It
is yet inevitable - but it wasn’t sustainable in the slightest when it was first attempted - Concorde was akin to the Apollo programme, in being precocious and prohibitively expensive due to the technical limitations of the time. It will, ultimately, be little more remarkable than flying is currently, even as we hop around on suborbital trajectories.
It isn’t a question of optimism - in fact, I am deeply pessimistic as to what ML will mean for humanity as a whole, at least in the short term - it’s a question of seeing the features of a confluence of technology, will, and knowledge that has in the past spurred technical revolution.
Newcomen was far from the first to develop a steam engine, but there was suddenly demand for such beasts, as shallow mines became exhausted, and everything else followed from that.

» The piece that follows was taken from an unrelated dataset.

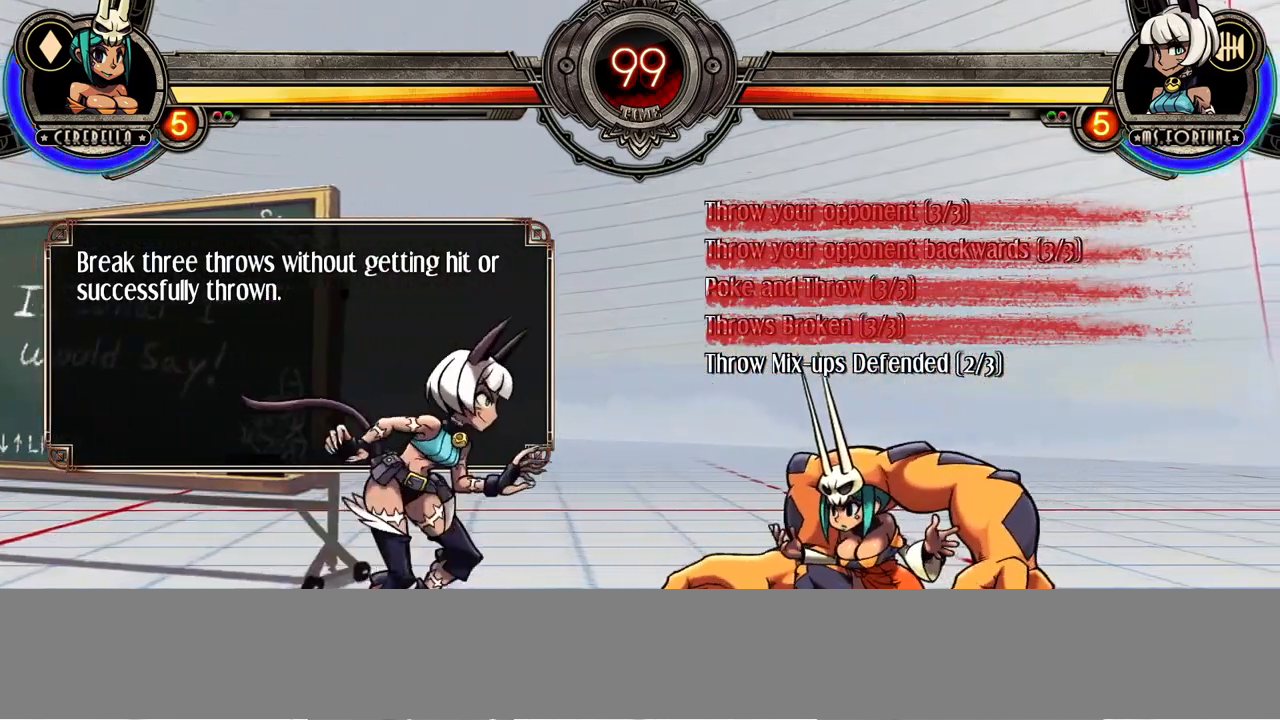
{"dt_ms": 500, "buttons": [], "events": [[500, "DPAD_RIGHT", "up"]]}
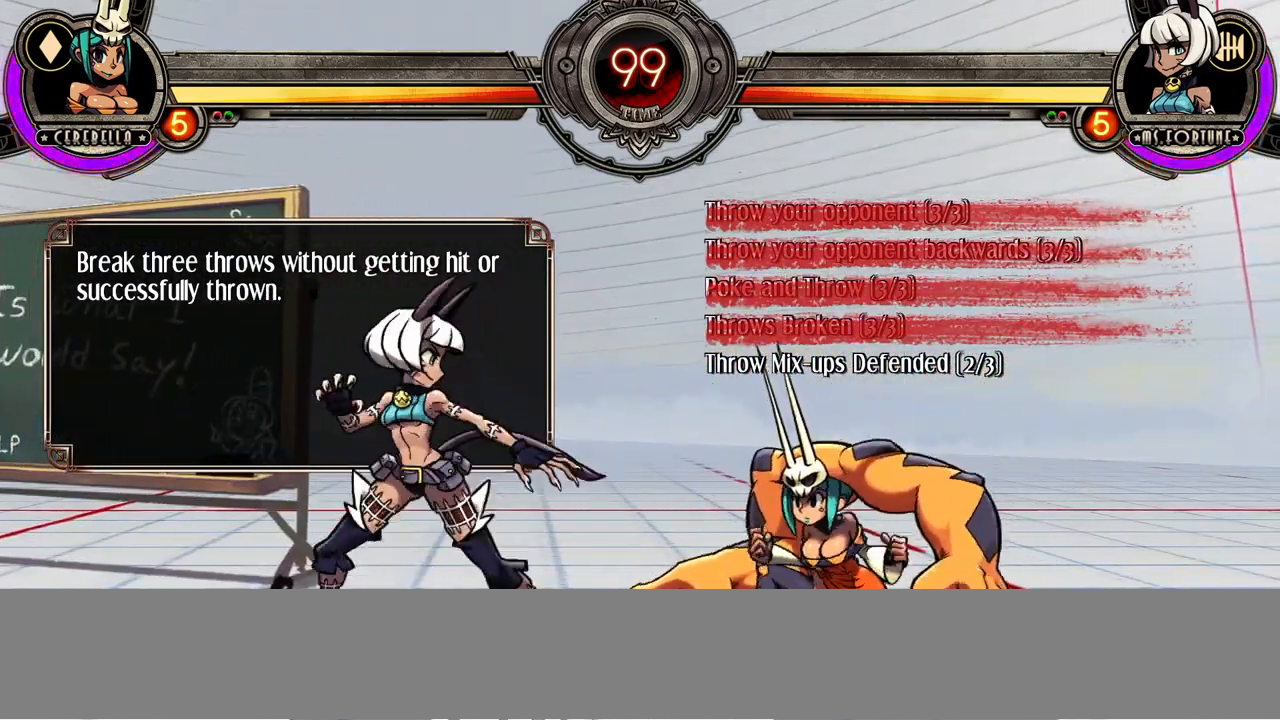
{"dt_ms": 500, "buttons": [], "events": []}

ML has been around in one form or another for decades now - however we are now at the point where the technology exists, insofar as modern GPUs exist, the will exists, insofar as trillions of dollars of investment flood into the space, and the knowledge exists, insofar as we have finally produced machine learning models which are non-trivial.
Just as with powered flight, the technology - the internal combustion engine - had to be in place, as did the will (the First World War), and the knowledge, which we had possessed for centuries but had no means or will to act upon. The idea was, in fact, ridiculous. Nobody could see the utility - until someone realised you could use them to drop ordnance on your enemies.
With supersonic flight - the technology is emerging, the will will be provided by the substantial increase in marginal utility provided by sub-hour transit compared to the relatively small improvement Concorde offered, and the knowledge, again, we already have.
So no, not optimism - just observance of historical forces. When you put these things together, there tend to be technical revolutions, and resultant societal change.